Prosperidad ha dejado de ser la palabra más utilizada en los saludos por año nuevo. El término ya no es de uso común por hombres y mujeres en cualquier punto del mundo. Ahora, la mayoría recomienda cautela, atención, vigilancia y otros términos que inciten a prevenir males sanitarios, como el covid-19, o a evitar contratiempos económicos, como endeudarse excesivamente.

Difícilmente estamos usando palabras positivas para describir los 365 días que hemos comenzado a transitar. En España, una encuesta reveló que “desastre” y “caos” son las palabras más usadas para definir el 2021. No conozco un estudio similar en el Perú. Pero es probable que, de efectuarse, la mayoría de los peruanos se pronuncie en forma similar.

Las poblaciones en todo el mundo tienen dudas políticas, económicas, sociales. Y las dudas generan desconfianza. Y la desconfianza alimenta el temor de encarar un futuro caótico.

Así, tenemos que la pandemia de covid-19 ha aumentado y ha profundizado los muchos problemas que ya enfrentaban los trabajadores. Esta situación ha generado un mercado laboral más complejo e incierto, en el que se han alterado las reglas de juego o ya no se aplican.

Por ello, los ciudadanos en general reclaman mayor y mejor información para entender qué está sucediendo y así determinar cuál debe ser su comportamiento. Será muy difícil detener esta ansia por conocer y estar al tanto de lo que acontece.

Es claro, entonces, que está llegando a su fin el ordenamiento político, económico y social instaurado desde la Segunda Guerra Mundial.
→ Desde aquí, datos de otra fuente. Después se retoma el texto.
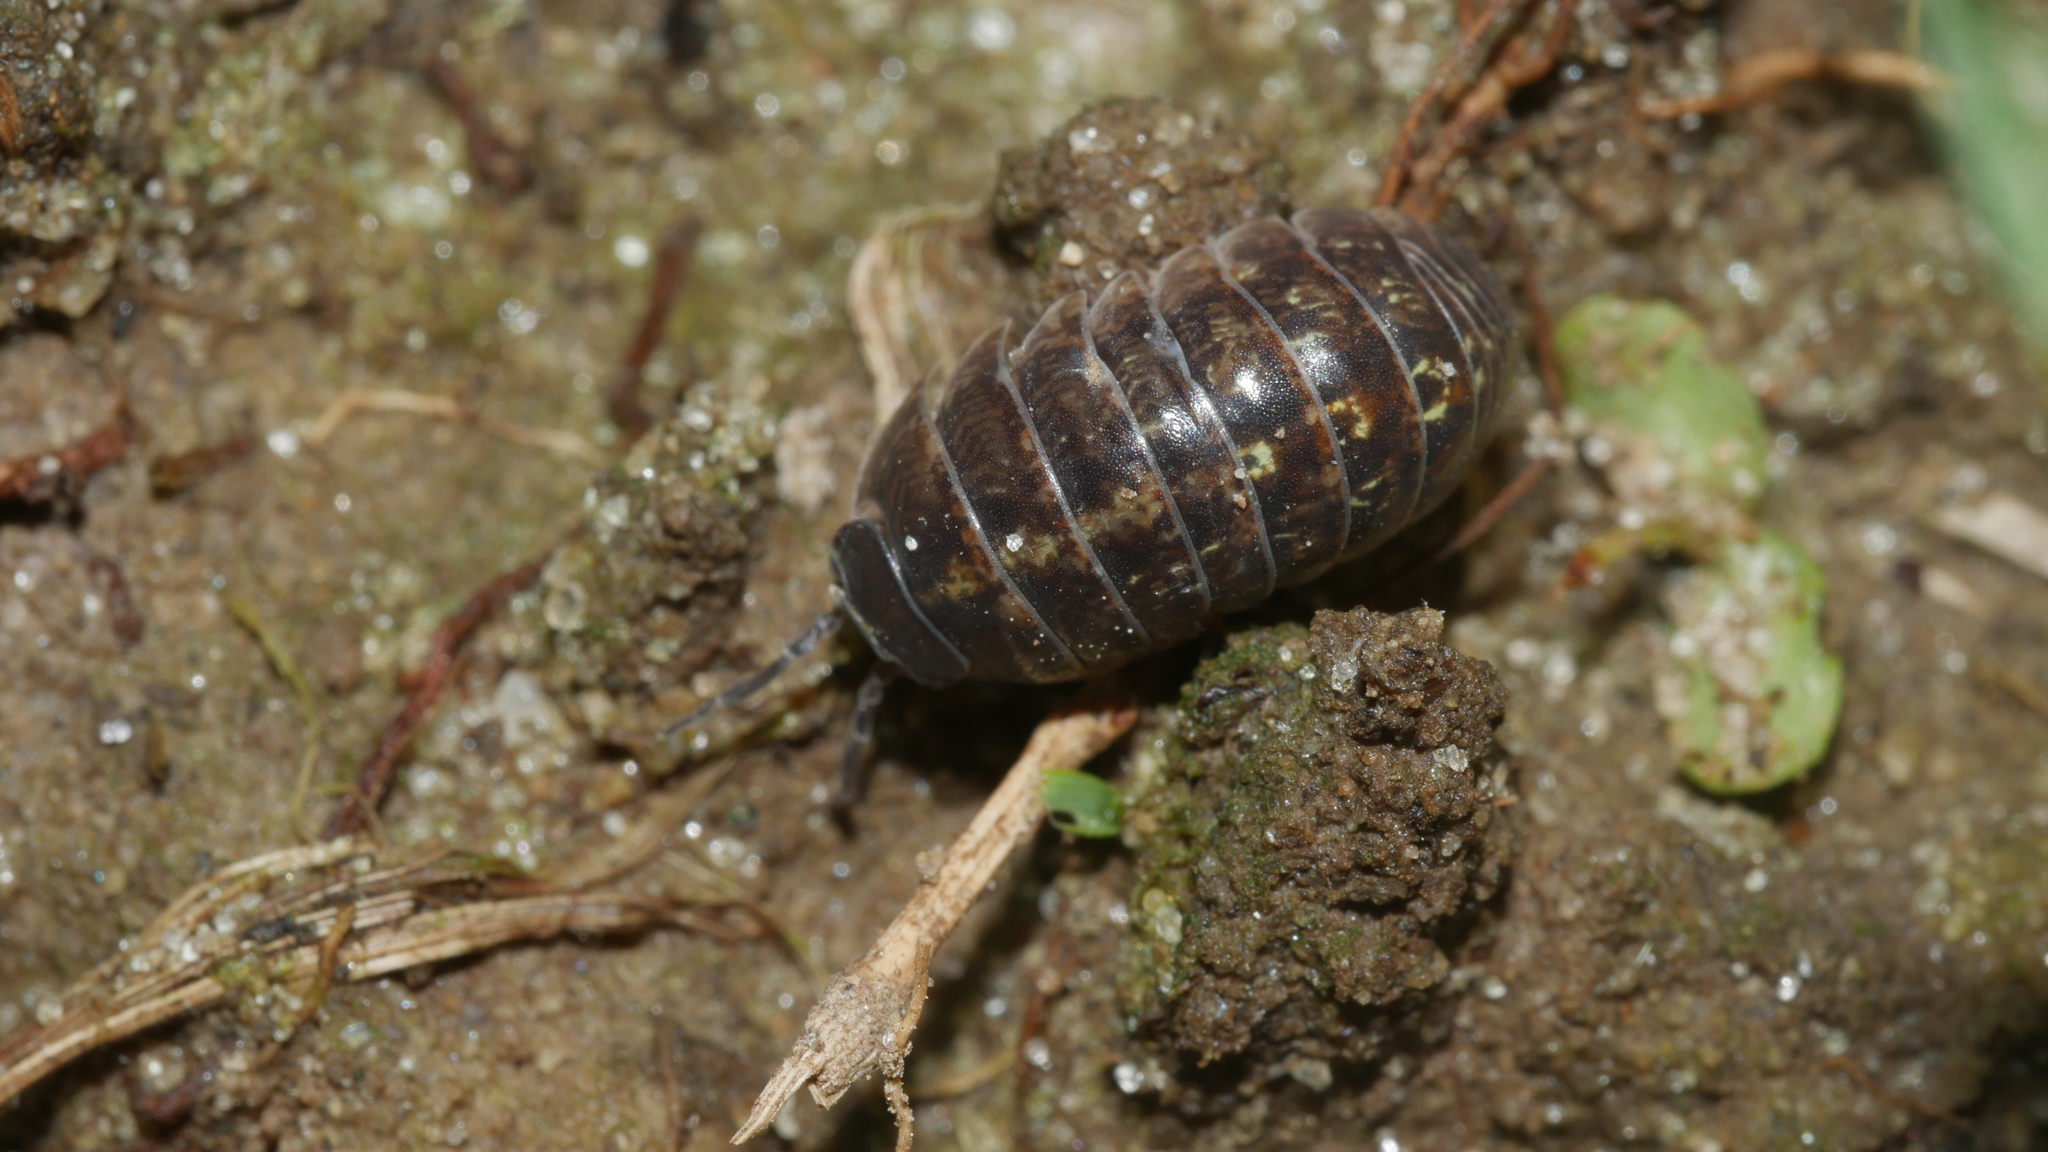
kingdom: Animalia
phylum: Arthropoda
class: Malacostraca
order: Isopoda
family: Armadillidiidae
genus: Armadillidium
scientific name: Armadillidium vulgare
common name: Common pill woodlouse
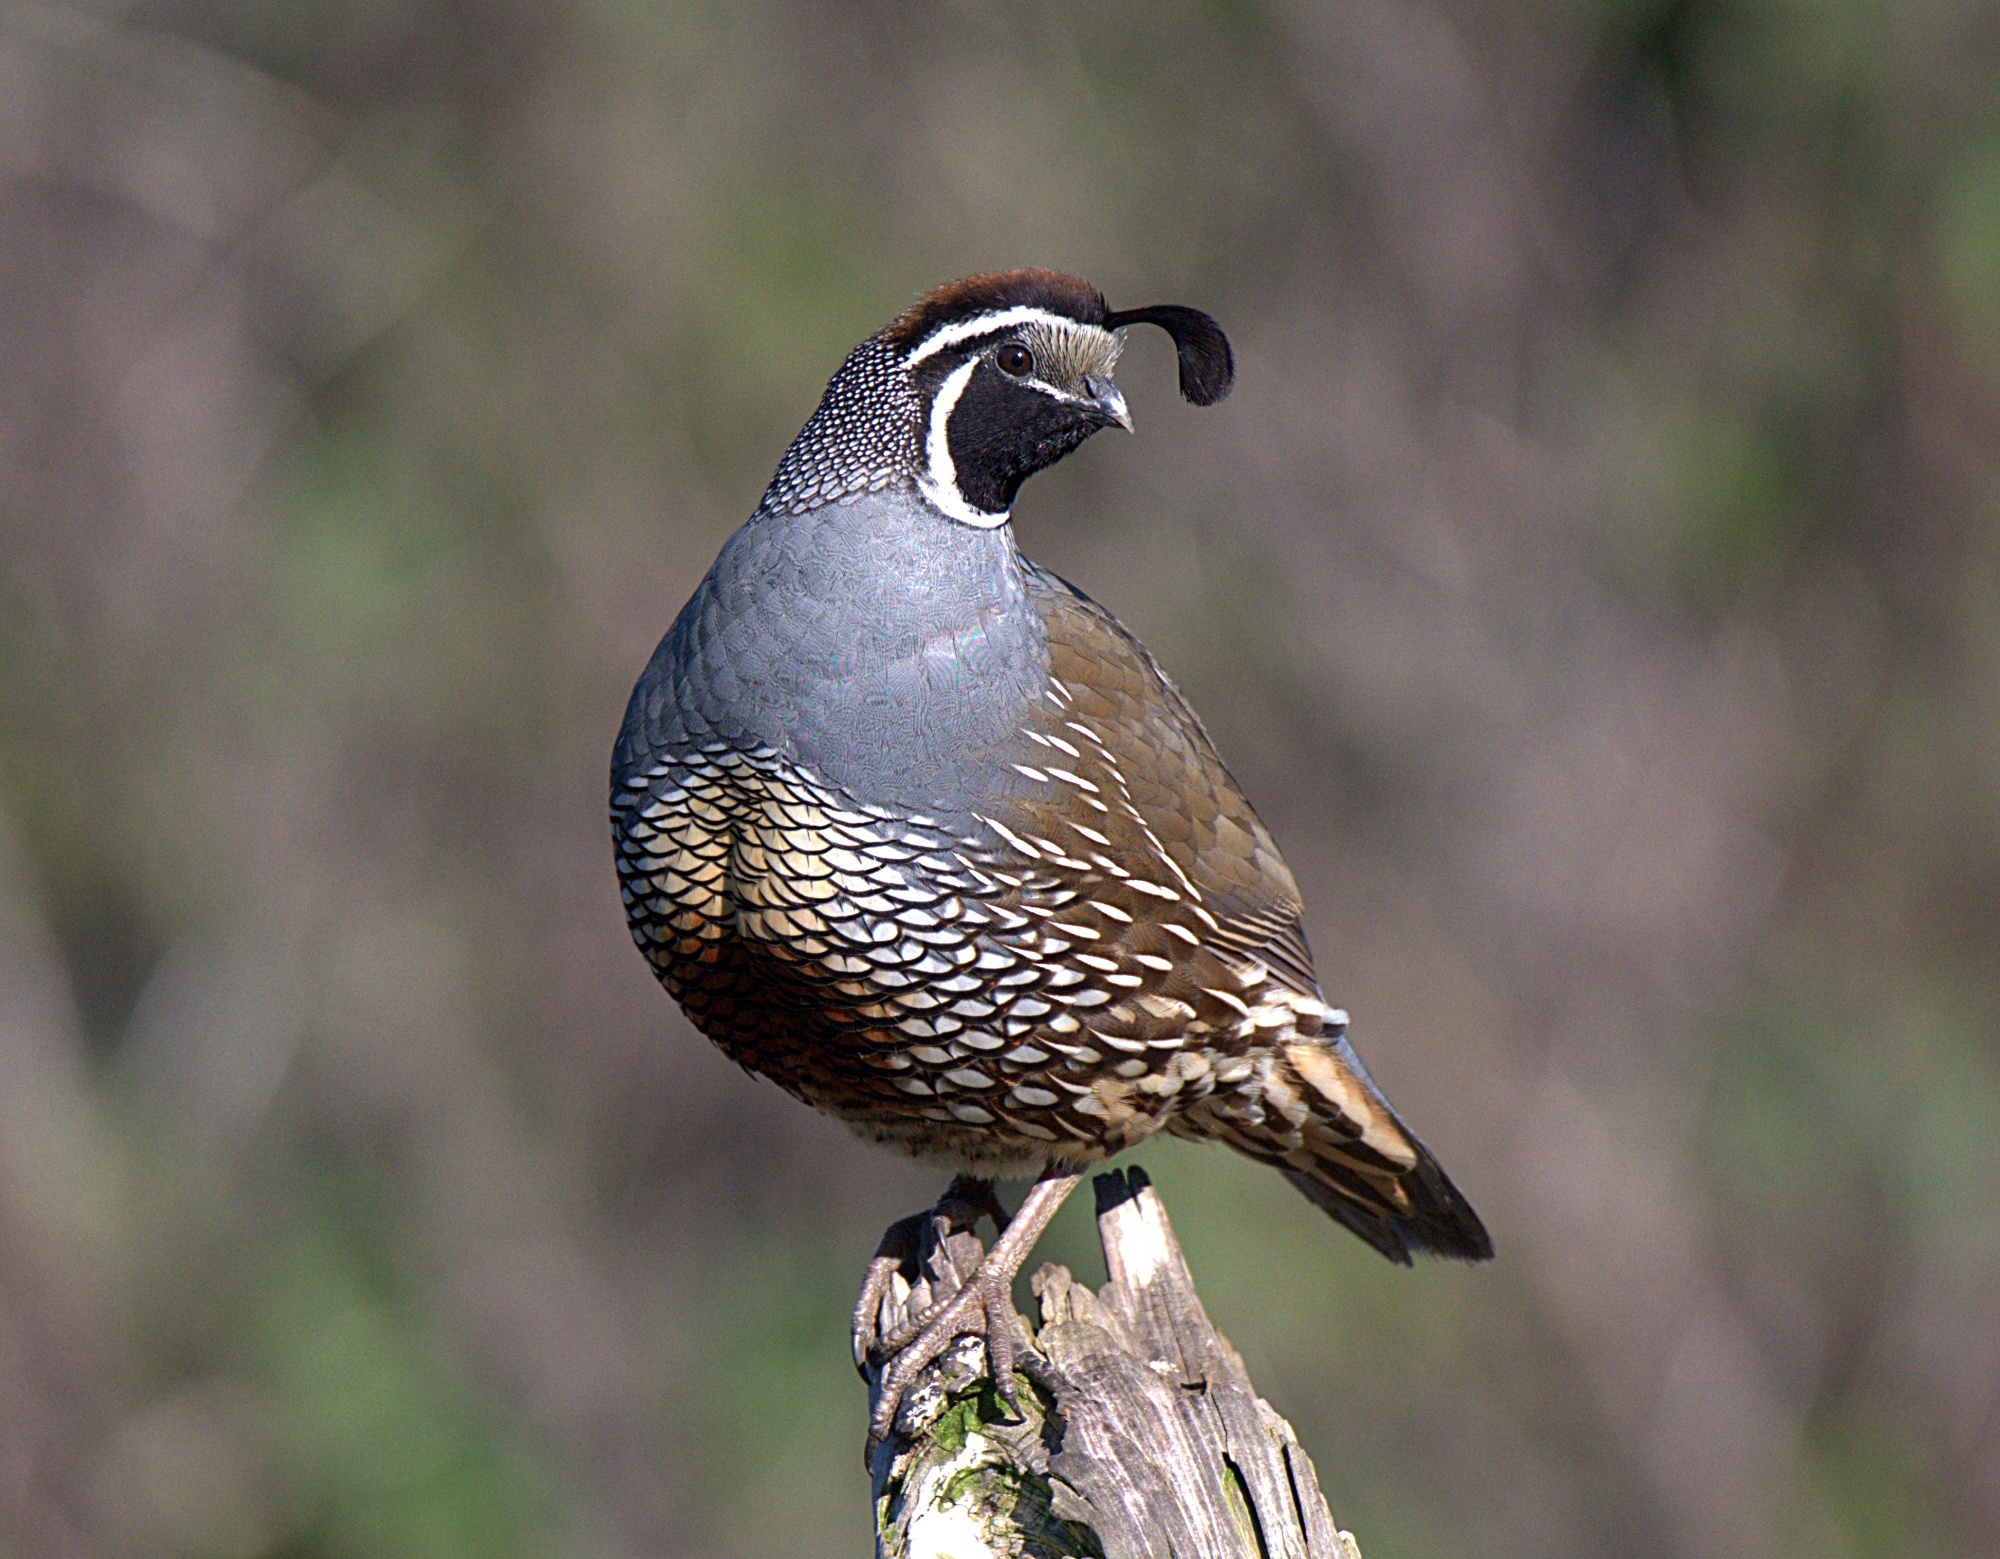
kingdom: Animalia
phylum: Chordata
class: Aves
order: Galliformes
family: Odontophoridae
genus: Callipepla
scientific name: Callipepla californica
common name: California quail
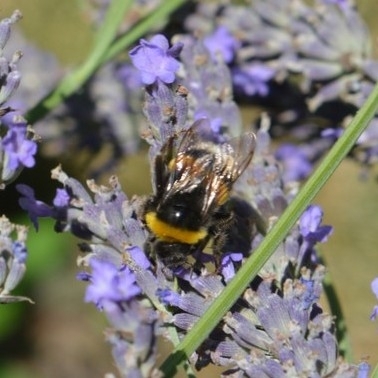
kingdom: Animalia
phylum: Arthropoda
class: Insecta
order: Hymenoptera
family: Apidae
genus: Bombus
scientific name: Bombus
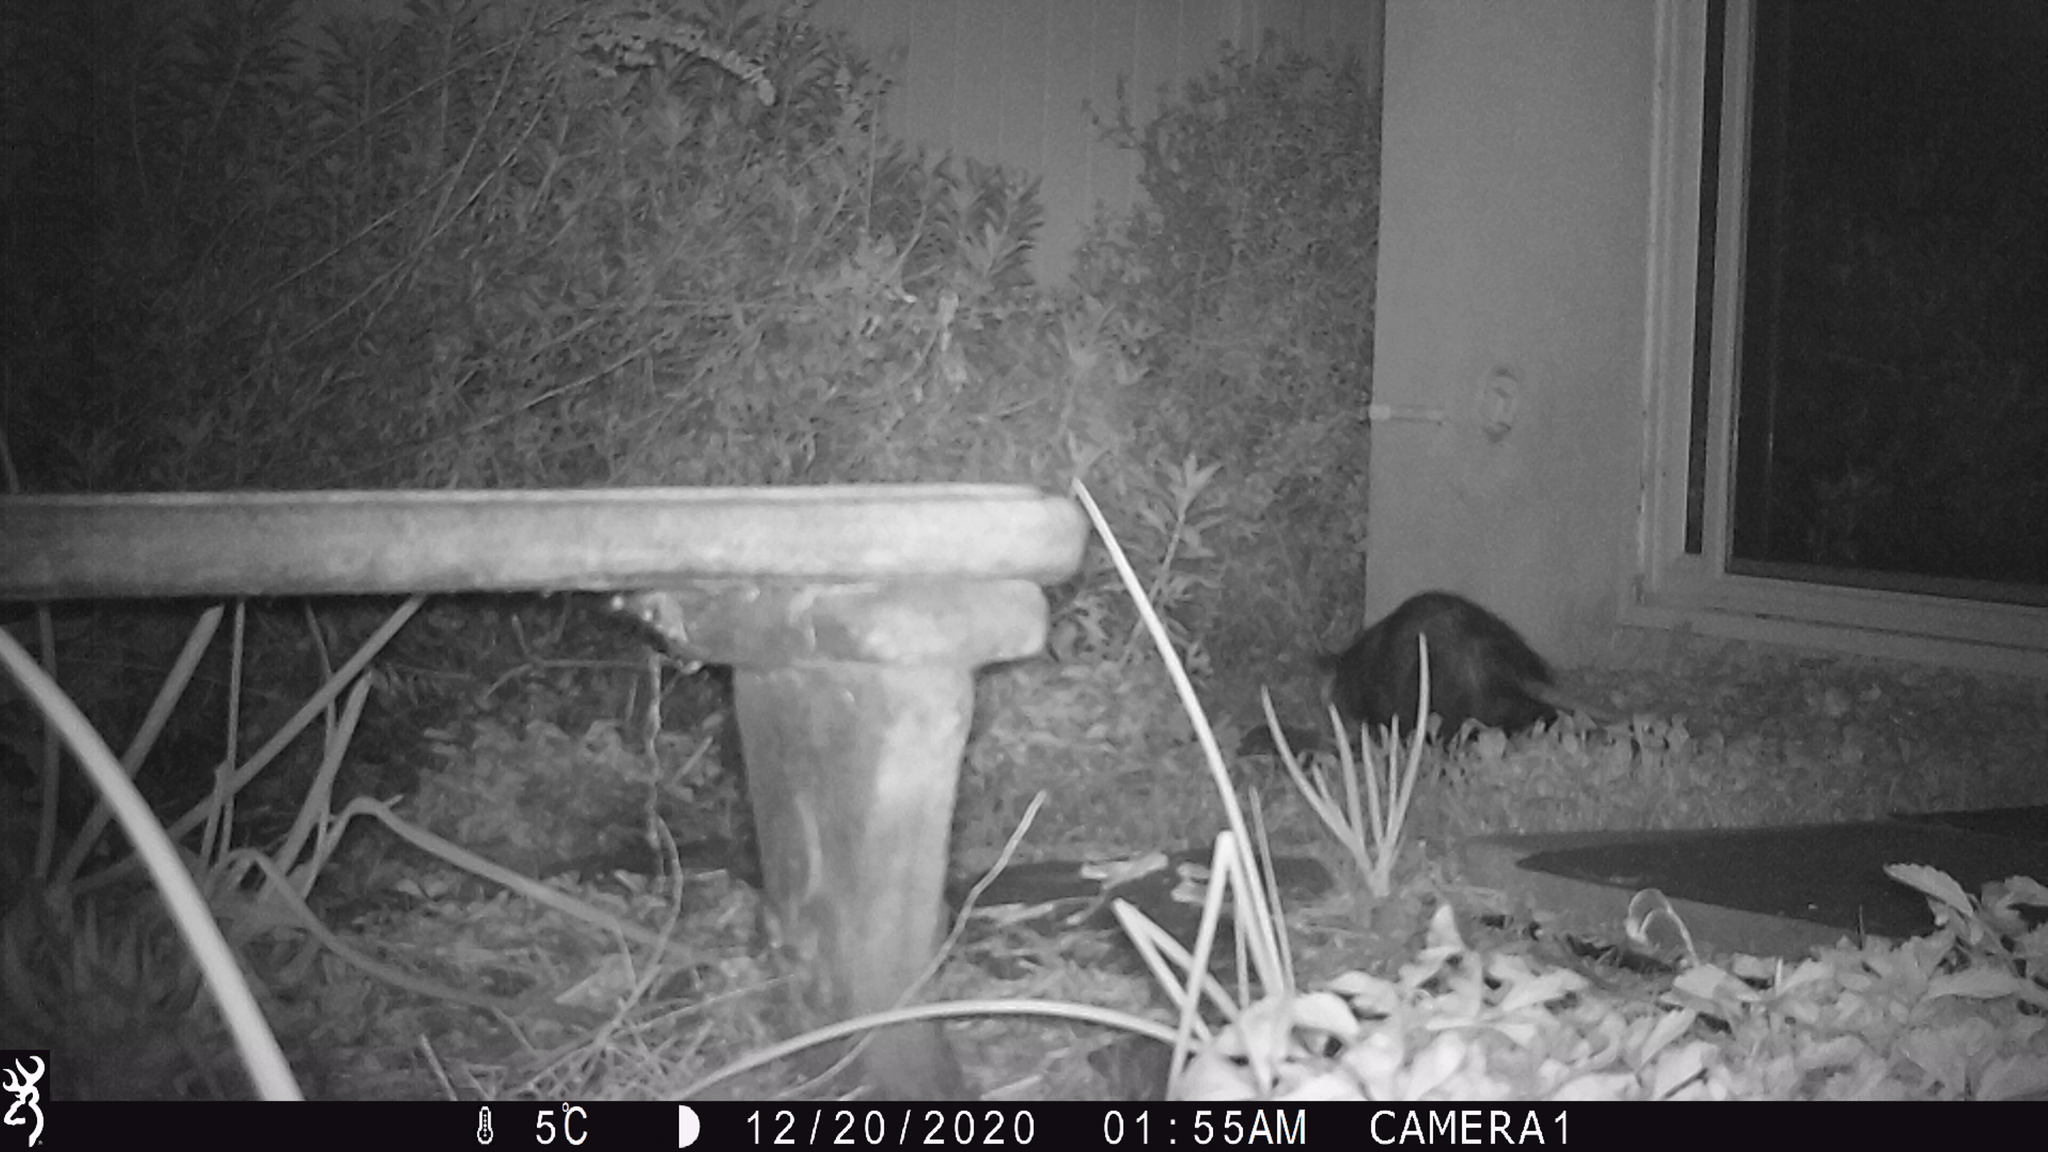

Nos encontramos en plena transición hacia un período en el que será incontenible, aun en dictadura, detener el flujo de la información pública y privada. Por tanto, existirán más ciudadanos dispuestos a exigir cambios, una era en la que como bien anota el Foro Económico Mundial tendremos que definir qué tipo de capitalismo es el que queremos desarrollar.

En los dos últimos años hemos vivido los más duros momentos del siglo XXI. Y en el 2022 los problemas seguirán ahí, robusteciéndose. No obstante, el Foro Económico Mundial ha querido mirar con mayor tranquilidad el futuro, pues ha venido repitiendo que “la pandemia representa una oportunidad, inusual y reducida, para reflexionar, reimaginar y reiniciar nuestro mundo y forjar un futuro más sano, más equitativo y próspero”.

Ese contexto se podría utilizar para plantear un nuevo pacto social. Lo contrario mantendrá los ineficientes sistemas de salud y de educación, la profundización de la crisis laboral y de la desigualdad económica, social y digital, y el crecimiento de la desilusión juvenil.

De poco nos ayudará la recuperación de los índices macroeconómicos si no propiciamos el diálogo, la transparencia informativa y la tolerancia. El escucharnos unos a otros nos salvará, lo contrario nos hundirá. Ni siquiera tendremos necesidad de mirar hacia arriba para descubrir la amenaza, pues esta está aquí entre nosotros.